* [Work required]:
Can you restate the entries from the line with "Find all instances of colon. Return" up to and including the end of the entries, changing "Render" to "Draw" and leaving everything else as it is?

* [Segmentation data]:
— Begin —
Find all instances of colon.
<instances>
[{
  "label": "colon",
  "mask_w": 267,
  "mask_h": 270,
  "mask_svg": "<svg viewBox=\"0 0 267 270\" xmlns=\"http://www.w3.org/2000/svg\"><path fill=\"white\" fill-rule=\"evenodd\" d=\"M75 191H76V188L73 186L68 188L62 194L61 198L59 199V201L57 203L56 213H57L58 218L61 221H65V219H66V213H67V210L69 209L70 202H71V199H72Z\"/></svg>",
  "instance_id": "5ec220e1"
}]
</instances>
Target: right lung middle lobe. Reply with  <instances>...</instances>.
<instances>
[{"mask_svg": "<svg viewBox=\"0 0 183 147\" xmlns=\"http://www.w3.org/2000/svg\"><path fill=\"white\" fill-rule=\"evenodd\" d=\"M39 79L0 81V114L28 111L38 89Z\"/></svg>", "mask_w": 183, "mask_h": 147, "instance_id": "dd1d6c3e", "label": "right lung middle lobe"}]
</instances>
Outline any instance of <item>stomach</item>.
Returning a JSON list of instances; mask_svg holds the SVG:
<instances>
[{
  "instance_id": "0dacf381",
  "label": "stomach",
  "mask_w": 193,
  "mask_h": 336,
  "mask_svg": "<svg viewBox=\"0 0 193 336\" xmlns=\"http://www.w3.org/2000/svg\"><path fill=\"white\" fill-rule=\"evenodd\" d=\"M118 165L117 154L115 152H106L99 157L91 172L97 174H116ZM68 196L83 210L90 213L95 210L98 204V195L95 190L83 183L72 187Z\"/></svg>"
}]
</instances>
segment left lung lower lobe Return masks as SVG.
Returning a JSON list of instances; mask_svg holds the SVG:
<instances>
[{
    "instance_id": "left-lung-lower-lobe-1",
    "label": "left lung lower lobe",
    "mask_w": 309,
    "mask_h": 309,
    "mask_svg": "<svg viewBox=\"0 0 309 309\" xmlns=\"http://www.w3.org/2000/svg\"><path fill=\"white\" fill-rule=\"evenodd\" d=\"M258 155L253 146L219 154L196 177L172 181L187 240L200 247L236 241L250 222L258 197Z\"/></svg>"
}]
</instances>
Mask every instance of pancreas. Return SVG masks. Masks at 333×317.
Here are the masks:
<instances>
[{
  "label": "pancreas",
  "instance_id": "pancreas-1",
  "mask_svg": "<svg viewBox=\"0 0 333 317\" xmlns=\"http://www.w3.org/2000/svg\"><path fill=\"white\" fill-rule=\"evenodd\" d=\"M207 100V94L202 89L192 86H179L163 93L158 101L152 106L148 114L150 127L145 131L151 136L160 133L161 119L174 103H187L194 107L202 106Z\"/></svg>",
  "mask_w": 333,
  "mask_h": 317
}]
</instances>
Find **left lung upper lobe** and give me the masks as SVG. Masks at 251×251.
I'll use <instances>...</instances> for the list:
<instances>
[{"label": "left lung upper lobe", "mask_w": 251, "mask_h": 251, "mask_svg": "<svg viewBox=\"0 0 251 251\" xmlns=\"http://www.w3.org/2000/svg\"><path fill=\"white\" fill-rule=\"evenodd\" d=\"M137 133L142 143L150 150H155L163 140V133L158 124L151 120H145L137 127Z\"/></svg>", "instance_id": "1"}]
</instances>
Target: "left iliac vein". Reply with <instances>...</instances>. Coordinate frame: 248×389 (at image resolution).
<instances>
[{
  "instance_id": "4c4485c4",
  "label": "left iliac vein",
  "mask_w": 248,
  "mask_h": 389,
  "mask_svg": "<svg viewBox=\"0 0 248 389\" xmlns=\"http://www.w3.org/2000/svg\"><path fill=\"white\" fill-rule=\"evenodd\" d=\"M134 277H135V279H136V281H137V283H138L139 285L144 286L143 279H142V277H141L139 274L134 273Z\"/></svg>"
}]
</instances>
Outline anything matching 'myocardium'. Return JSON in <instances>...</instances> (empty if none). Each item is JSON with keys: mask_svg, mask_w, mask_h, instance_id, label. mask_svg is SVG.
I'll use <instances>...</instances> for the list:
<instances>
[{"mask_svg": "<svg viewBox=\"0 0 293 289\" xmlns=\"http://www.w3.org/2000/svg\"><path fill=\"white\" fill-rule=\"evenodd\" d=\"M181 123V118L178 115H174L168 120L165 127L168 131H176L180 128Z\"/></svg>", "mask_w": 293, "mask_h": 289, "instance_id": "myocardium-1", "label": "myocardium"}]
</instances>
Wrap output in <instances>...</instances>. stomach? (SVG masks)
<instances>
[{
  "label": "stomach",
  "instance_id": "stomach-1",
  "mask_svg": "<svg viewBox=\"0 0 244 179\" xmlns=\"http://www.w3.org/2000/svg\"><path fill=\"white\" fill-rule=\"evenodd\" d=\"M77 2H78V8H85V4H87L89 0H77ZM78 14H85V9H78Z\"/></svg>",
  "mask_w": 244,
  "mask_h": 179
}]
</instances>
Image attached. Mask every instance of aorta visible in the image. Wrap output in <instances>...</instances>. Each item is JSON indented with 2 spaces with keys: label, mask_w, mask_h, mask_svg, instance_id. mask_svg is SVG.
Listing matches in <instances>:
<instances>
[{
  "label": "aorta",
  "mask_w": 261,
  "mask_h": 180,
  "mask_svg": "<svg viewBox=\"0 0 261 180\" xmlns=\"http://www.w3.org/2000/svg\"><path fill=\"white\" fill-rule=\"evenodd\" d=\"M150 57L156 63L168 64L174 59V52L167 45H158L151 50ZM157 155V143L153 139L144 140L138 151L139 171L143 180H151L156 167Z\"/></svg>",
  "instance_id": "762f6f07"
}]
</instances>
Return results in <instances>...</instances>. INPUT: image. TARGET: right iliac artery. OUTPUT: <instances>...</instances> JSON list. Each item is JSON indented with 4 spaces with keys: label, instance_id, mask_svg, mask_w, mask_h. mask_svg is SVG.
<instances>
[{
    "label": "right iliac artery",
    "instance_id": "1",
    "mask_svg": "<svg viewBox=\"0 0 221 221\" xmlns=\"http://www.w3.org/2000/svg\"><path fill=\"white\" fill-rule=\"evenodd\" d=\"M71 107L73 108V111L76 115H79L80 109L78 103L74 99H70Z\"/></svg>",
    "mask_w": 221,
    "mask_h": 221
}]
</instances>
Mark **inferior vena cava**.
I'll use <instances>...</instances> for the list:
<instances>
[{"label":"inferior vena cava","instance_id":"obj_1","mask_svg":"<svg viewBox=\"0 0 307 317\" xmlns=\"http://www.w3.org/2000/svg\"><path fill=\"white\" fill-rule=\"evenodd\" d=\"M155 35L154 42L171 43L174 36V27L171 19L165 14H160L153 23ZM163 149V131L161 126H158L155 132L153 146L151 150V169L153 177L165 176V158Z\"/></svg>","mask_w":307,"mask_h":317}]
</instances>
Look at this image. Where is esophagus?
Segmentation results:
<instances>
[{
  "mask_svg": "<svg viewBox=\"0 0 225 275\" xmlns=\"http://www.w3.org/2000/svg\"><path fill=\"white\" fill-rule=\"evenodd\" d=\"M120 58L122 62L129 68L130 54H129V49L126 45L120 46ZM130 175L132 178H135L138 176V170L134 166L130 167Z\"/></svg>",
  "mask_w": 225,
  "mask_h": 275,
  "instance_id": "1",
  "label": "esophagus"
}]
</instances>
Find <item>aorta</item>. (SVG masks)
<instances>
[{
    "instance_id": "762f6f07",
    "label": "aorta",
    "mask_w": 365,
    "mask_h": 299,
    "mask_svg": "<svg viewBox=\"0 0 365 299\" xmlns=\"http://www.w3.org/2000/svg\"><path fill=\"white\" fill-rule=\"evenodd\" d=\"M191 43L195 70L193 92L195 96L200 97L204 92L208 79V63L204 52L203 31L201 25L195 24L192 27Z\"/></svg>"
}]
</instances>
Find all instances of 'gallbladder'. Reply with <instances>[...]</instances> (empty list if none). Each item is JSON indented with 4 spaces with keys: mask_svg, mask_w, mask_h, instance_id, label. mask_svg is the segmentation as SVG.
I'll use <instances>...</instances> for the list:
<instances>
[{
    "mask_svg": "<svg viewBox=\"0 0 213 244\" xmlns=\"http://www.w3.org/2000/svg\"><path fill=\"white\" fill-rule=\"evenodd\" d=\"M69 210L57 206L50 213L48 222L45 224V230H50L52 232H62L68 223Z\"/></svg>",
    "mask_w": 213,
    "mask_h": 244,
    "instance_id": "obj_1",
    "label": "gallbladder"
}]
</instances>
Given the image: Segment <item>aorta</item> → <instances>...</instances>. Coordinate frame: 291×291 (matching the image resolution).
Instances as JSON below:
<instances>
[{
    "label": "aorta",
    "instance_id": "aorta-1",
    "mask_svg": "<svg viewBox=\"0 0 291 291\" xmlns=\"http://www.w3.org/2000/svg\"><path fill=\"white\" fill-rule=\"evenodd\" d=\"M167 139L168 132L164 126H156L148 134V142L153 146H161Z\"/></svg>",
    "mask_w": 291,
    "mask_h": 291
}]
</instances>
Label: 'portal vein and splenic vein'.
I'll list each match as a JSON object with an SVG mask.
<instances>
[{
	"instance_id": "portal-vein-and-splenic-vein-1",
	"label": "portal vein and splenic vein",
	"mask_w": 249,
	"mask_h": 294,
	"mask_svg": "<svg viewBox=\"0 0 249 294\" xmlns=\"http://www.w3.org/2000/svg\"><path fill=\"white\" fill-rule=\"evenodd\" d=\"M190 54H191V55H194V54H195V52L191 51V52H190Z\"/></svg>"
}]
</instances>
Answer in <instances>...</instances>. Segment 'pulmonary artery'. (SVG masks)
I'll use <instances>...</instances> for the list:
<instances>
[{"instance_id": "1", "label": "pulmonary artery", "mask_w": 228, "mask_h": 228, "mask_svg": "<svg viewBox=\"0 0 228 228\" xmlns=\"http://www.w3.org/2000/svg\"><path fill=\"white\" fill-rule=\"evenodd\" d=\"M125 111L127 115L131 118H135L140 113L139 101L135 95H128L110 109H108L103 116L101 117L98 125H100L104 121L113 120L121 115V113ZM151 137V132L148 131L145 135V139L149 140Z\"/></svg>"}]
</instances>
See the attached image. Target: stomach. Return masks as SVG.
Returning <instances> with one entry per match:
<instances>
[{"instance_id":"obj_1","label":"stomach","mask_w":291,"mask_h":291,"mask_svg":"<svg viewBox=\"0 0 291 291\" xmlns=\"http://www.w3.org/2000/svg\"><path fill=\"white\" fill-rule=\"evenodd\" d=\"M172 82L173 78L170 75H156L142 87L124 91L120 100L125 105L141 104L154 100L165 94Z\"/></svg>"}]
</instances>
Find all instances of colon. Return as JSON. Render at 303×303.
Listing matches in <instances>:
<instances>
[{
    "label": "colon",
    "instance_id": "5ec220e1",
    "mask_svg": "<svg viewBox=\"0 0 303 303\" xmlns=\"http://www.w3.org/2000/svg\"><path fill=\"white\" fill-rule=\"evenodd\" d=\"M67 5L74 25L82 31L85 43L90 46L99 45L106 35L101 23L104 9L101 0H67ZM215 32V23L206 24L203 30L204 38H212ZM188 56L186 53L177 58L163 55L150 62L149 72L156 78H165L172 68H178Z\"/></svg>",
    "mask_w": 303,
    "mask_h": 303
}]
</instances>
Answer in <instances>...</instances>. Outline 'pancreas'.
— End —
* [Solution below]:
Find all instances of colon. Return as JSON. Draw at 303×303.
Listing matches in <instances>:
<instances>
[{
    "label": "colon",
    "instance_id": "5ec220e1",
    "mask_svg": "<svg viewBox=\"0 0 303 303\" xmlns=\"http://www.w3.org/2000/svg\"><path fill=\"white\" fill-rule=\"evenodd\" d=\"M67 5L74 25L82 31L85 43L90 46L99 45L106 35L101 23L104 9L101 0H67ZM215 32V23L206 24L203 30L204 38H212ZM188 56L186 53L177 58L163 55L150 62L149 72L156 78H165L172 68H178Z\"/></svg>",
    "mask_w": 303,
    "mask_h": 303
}]
</instances>
Answer in <instances>...</instances>. Outline 'pancreas'.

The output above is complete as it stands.